大学ではこのぐらいの力に耐えれる柱を設計するならどのような材料でどのような断面にする必要があるのか、計算や実験をするのが楽しかったです。

建築雑誌を読んで、名建築と呼ばれる建物のコンセプトやストーリーを知るのも何とも言えぬ感動がありました。

建築士として働く

実際に建築の仕事に携わると、自分には合っていないことに気づきました。
厳密には何故こんなに苦しいのか分からないまま仕事から逃げるようにカナダに来たので自分に合っていなかったとハッキリと分かったのはごく最近のことです。

朝の6時に家を出て朝の1時に帰宅するような生活だったので頭がパニック状態で考えられなかったんだと思います。
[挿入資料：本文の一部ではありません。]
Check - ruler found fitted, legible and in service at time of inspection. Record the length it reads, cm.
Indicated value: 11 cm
建築士としての仕事は常に何かを選択する決断を迫られるものでした。デザインのアイデアや建物の機能性、コストのバランスなど、多くの要素が絡み合い、最善の選択をすることが求められます。

例えば、解放感のあるデザインを重視すると強度はそこそこになる。
解放感も強度も重視すると、特殊な材料が必要でコストがかかる。

お客様のご希望とご予算、デザイン、強度、現場の状況などなど

全てに正義がありますがすべてを選ぶことはできません。何かを割り切る決断が必要です。
これは私にとって大きなストレスとなりました。常に最適解を選べているか自信が持てず、迷いながら仕事をする日々に不安がありました。

また、私は構造設計と呼ばれる建物の強度に関する設計をしていたので建築に携われば携わるほど自分の設計した建物が増えるとともに地震がくるのがどんどん怖くなってきました。
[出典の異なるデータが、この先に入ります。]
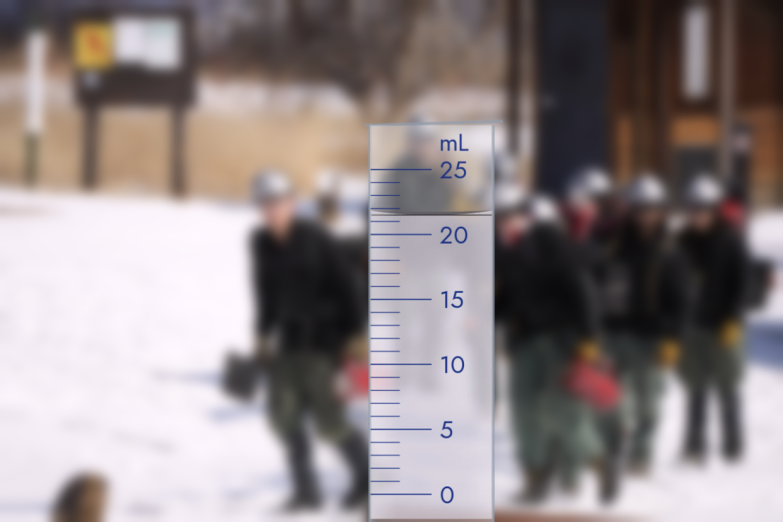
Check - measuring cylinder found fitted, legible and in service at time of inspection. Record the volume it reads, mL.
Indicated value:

これが私が建築を学ぶのは好きだったけど仕事にするのが向いていなかった理由です。
学生と社会人合わせて13年、建築に夢中な日々を過ごしました。

家政婦が天職だと思った理由

カナダに来て英語も、もちろんフランス語も全く話せなかったので、あまり喋らない職種は・・・と考えてホテルのハウスキーパーを選びました。
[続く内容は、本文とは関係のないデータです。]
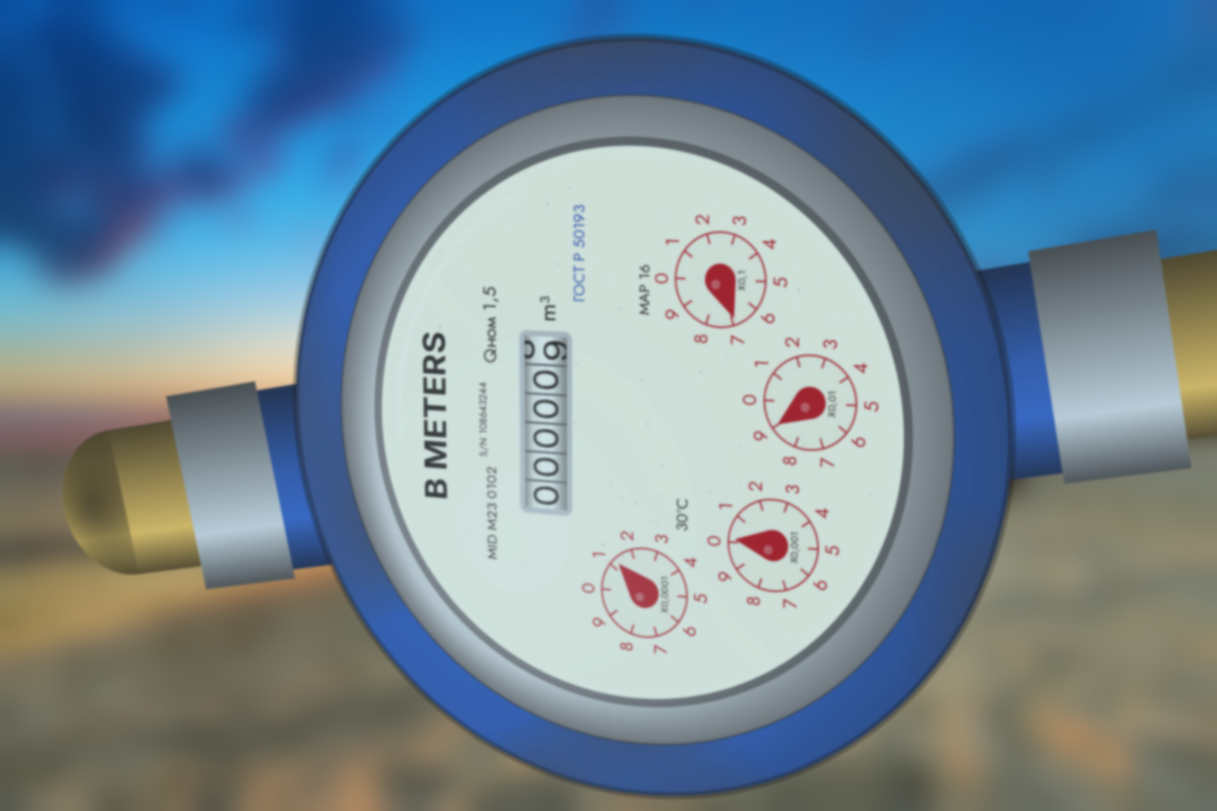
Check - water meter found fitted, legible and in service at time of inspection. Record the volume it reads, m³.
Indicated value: 8.6901 m³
その日の仕事がその日に終わるのがとても心地よく、綺麗になることが正解という世界戦で毎日達成感を感じて楽しく働きました。

その後コロナや色々なご縁が重なり、家政婦として独立に至ります。

家政婦になってみて初めて、私が求めていたのは日々の暮らしの中で人々の笑顔を見ることができる、建築よりももっと直接的な仕事だったんだと自分を見つめなおすことができました。

家政婦の仕事は、お客様が快適な環境で暮らせるように手助けする役割です。

トルドー首相の下で家政婦をしていた方と一緒に働いたことがあるのですが、彼女の出す空気感は実家にいるような安心感と心地よさを感じました。
カナダにいるのに、お仕事中なのに、実家で母がお茶を入れてくれるような安らぎがあり、涙が出そうになりました。
そんな家政婦になりたいと思いました。

今では家政婦の仕事は私にとって天職であり、自分が本当にやりたかったことだと確信しています。
建築とは違う面白さややりがいがあります。お客様との信頼関係を築きながら、彼らが幸せで快適な生活を送るお手伝いができることに、本当に充実感を感じています。

家政婦としての仕事も基盤にのってきたので、今後はまた自分の心の赴くままに、直接的な貢献ができるようInstagramにて情報発信を続けたいと思っています。

今回もまた最後までご覧くださりありがとうございました。